═══ Исходный текст

Некогда прочь за ограду усадьбы были выброшены за минованием надобности известковые слепки с частями надписей, служившие мастерам образцами[125] (САI: 112, XXXII 3). Если по этим прописям работали, когда приступали к отделке усадьбы, они должны были содержать титла в их первоначальном, непеределанном виде. И вот на остатках нескольких надписей обнаруживаются части того самого титла, которое нам нужно. При этом они взаимно [139] дополняются: слово, которое стоит в конце одного куска, оказывается в начале другого, и так восстанавливается целое титло почти полностью и вполне надежно:

"Жена любим[ая              ]"

"[царя (и) государя,] живущ[его] правдою, Нефр-шепр-рэ Ва-н-рэ"

"[отрока доб]р[ого] Йота"

"Й[ота] живо[го], который буд[ет]"

"будет жив [вековечн]о"

"[бу]д[ет] жив вековечно вечно, Кийа"

"вековечно вечно, Кийа".

Пробел в начале третьего куска, несомненно, заключал в себе слово "отрок", так как второй кусок оканчивается на определенный член pi, предшествующий слову "отрок": pi srj: низы знаков в верху третьего куска вполне подходят и к л/г "добрый".

Восстанавливается титло, совсем такое, как те, что были первоначально в усадьбе и на гробе. Только титло прописей называет еще и имя загадочной женщины: "Жена любимая -

              [царя (и) государя], живущего правдою, Нефр-шепр-рэ Ва-н-рэ, [отрока доб]рого Йота

живого, который будет жив вековечно вечно, Кийа".

Имя не вполне четко на снимке прописей, но может быть прочтено как

"Кийа".

══════
═══ Представленные материалы

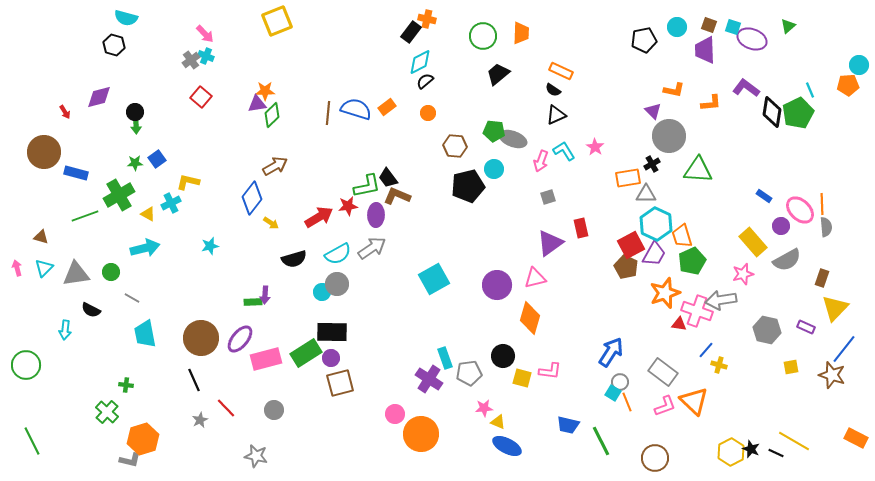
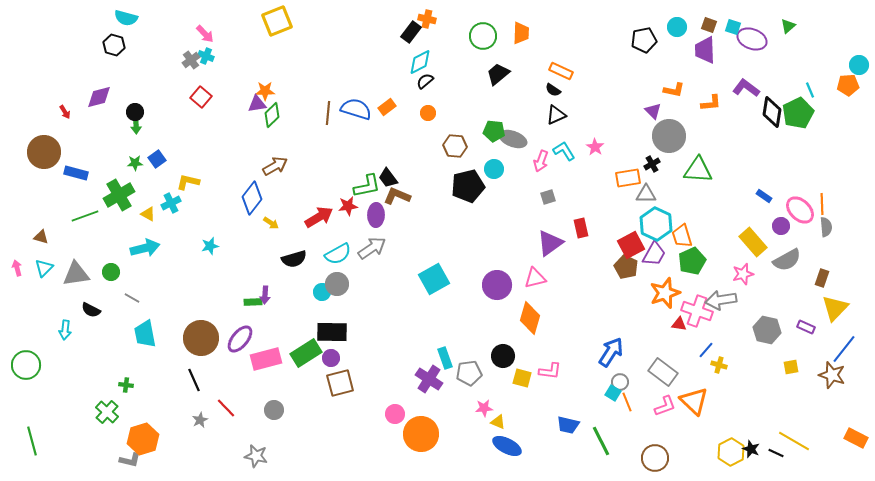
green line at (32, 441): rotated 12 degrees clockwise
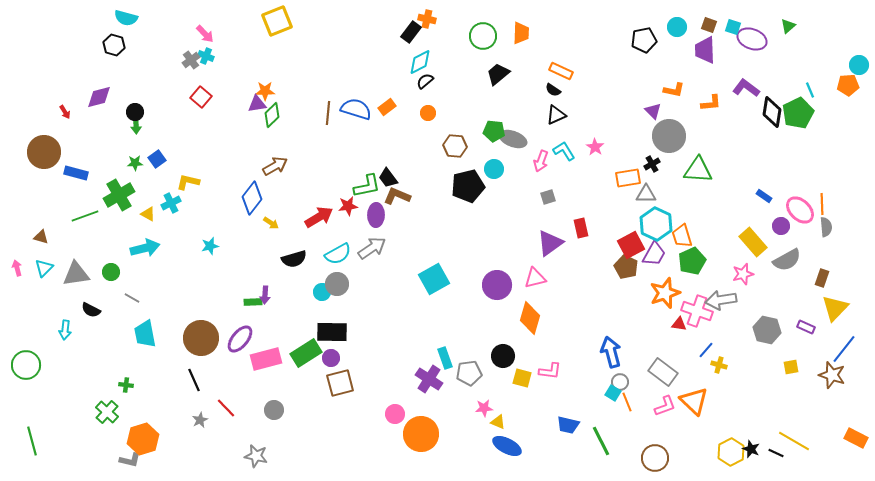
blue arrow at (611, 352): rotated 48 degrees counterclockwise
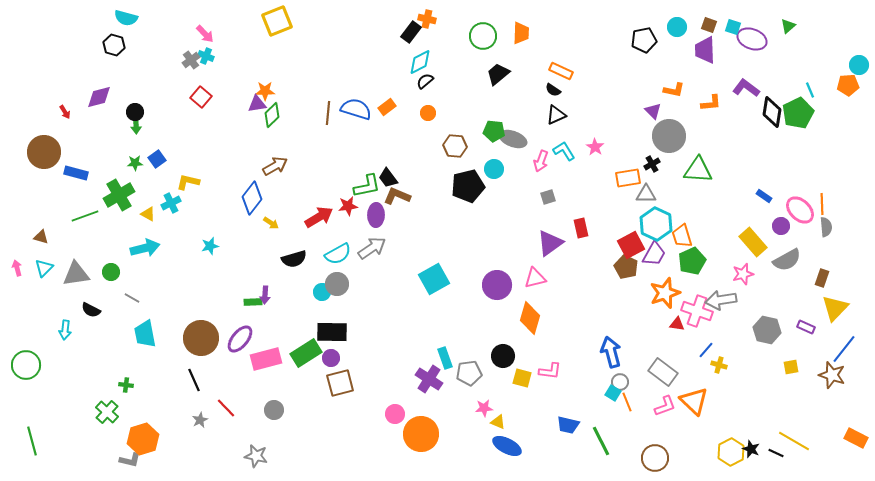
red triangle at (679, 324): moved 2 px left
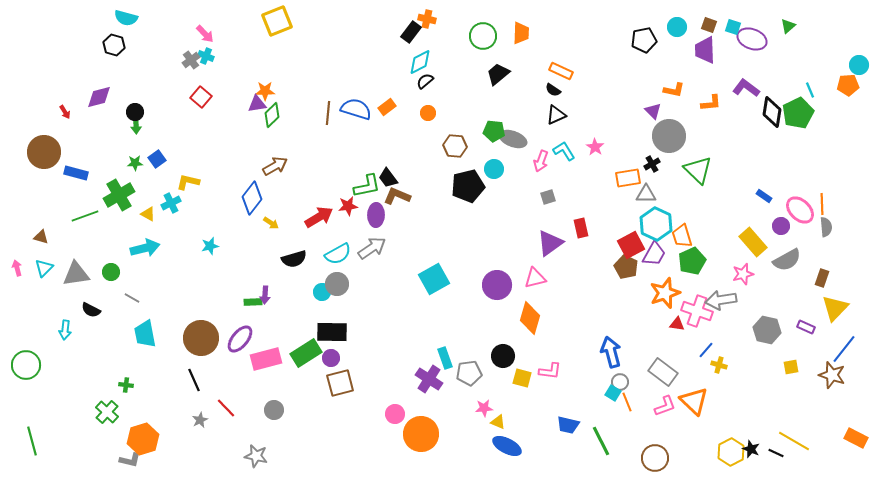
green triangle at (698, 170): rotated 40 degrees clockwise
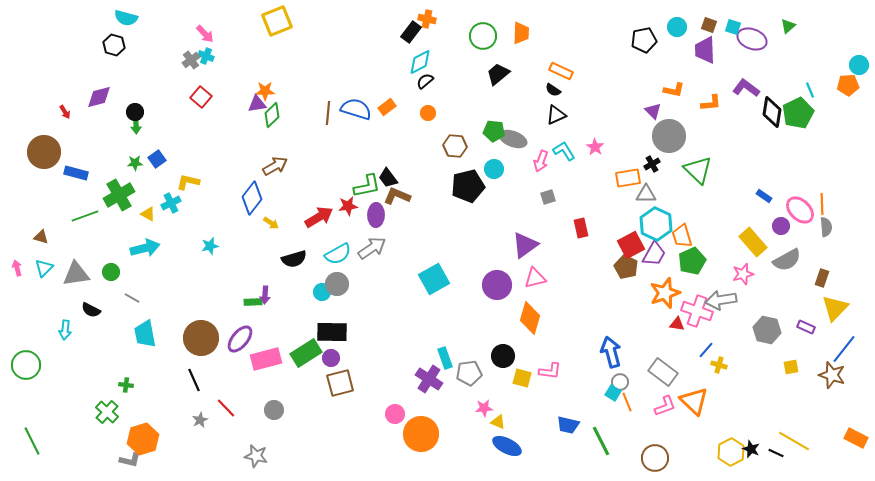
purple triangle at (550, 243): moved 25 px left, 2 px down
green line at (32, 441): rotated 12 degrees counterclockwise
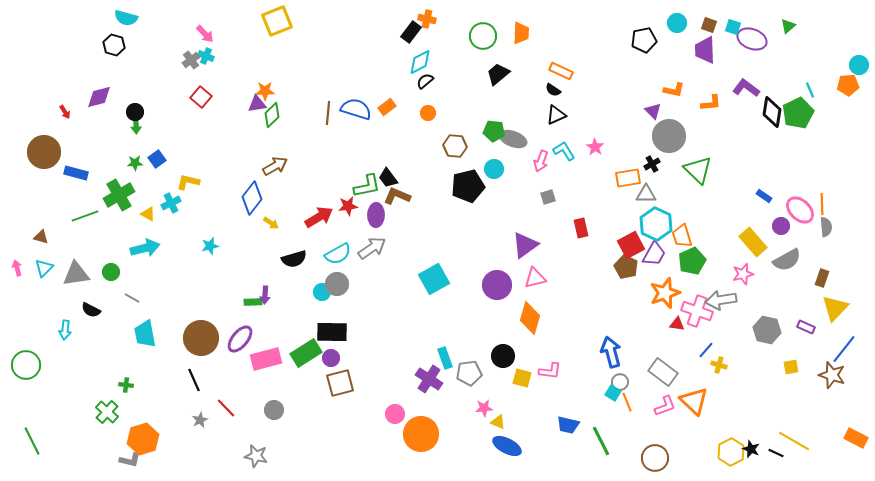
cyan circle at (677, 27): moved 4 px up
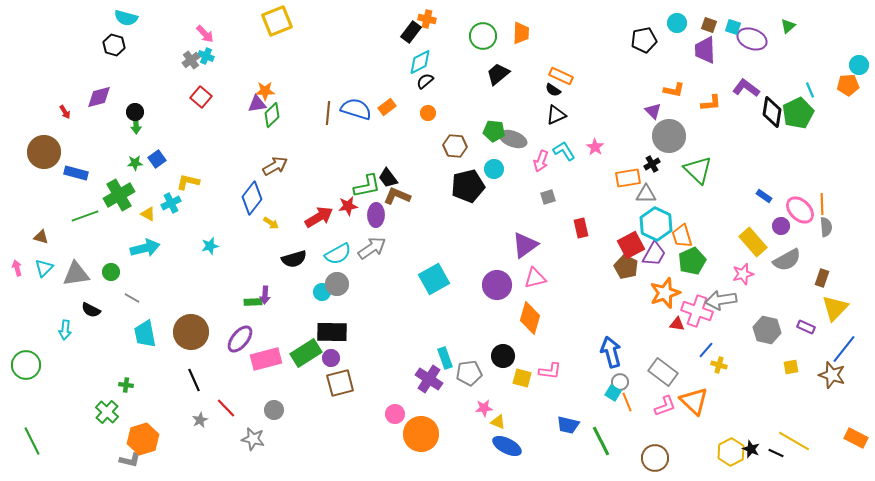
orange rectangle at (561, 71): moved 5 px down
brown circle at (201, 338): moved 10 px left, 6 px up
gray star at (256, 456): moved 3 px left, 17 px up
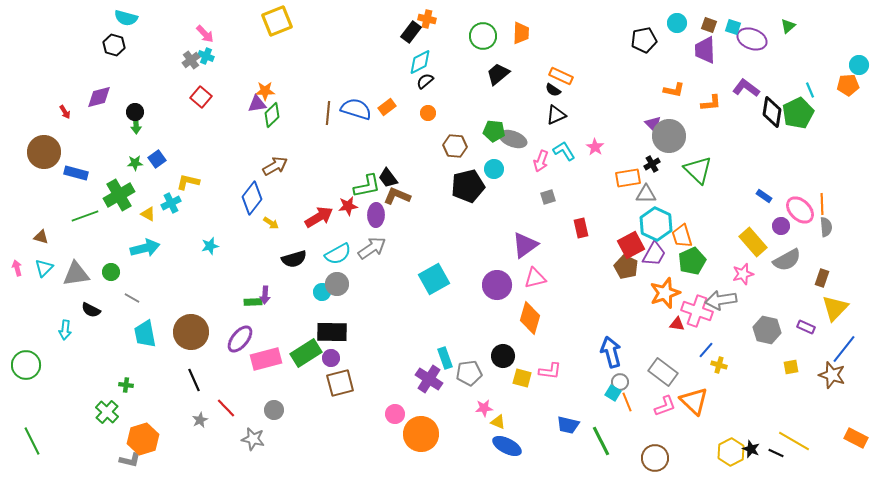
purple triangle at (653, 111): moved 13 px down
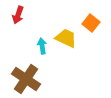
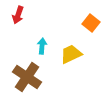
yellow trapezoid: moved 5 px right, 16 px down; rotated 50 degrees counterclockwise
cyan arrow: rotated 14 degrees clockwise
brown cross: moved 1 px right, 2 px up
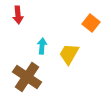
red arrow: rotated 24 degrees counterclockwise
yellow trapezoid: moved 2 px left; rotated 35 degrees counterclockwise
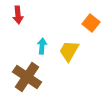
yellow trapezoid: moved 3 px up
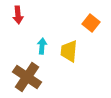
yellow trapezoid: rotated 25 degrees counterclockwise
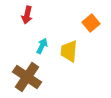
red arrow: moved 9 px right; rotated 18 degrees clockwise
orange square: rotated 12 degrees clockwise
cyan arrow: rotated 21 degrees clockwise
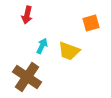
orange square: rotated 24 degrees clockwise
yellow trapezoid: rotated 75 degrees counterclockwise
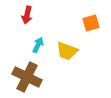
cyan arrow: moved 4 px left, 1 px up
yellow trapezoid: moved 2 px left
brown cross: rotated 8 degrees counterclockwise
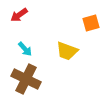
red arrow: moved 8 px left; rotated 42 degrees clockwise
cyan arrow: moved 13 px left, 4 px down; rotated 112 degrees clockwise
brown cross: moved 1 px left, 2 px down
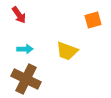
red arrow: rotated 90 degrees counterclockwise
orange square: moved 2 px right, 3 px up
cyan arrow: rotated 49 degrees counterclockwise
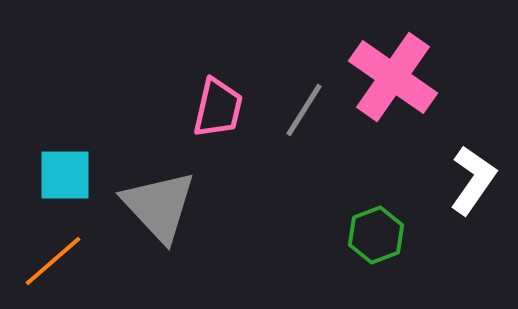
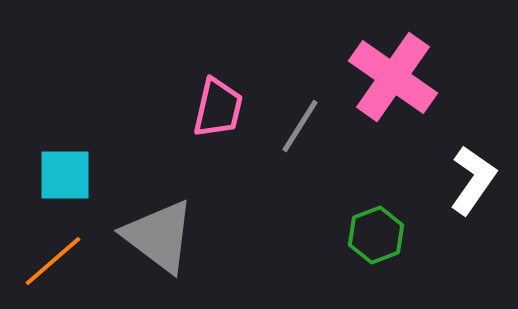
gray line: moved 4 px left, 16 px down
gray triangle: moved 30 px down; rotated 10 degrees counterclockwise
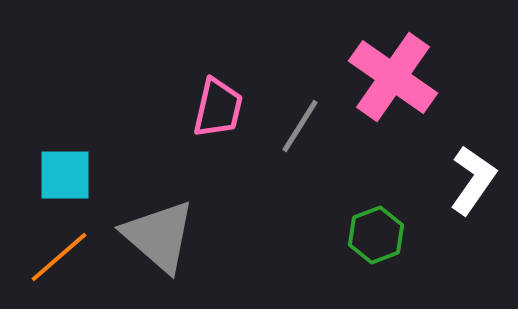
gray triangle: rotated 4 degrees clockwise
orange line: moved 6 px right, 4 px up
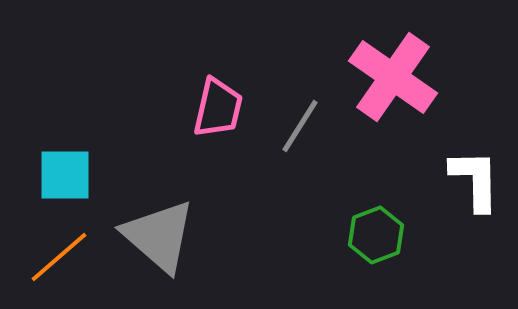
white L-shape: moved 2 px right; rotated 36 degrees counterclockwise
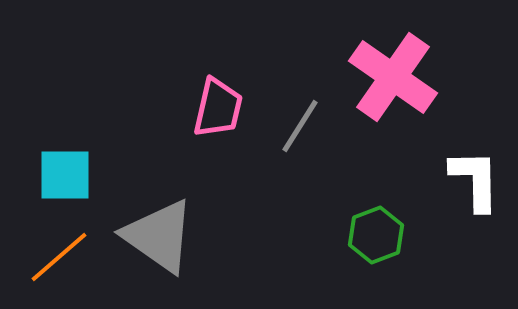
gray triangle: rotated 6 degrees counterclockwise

══════

▶ _Поставленная задача_:
Ответьте на вопросы по исходному тексту:
1. Что было выброшено за ограду усадьбы за минованием надобности?
2. Какое слово, согласно тексту, заключал в себе пробел в начале третьего куска?
3. Чье имя дополнительно называет титло прописей?

▶ _Итоговый результат_:
1. Известковые слепки с частями надписей, служившие мастерам образцами.
2. Слово «отрок».
3. Имя загадочной женщины, Кийа.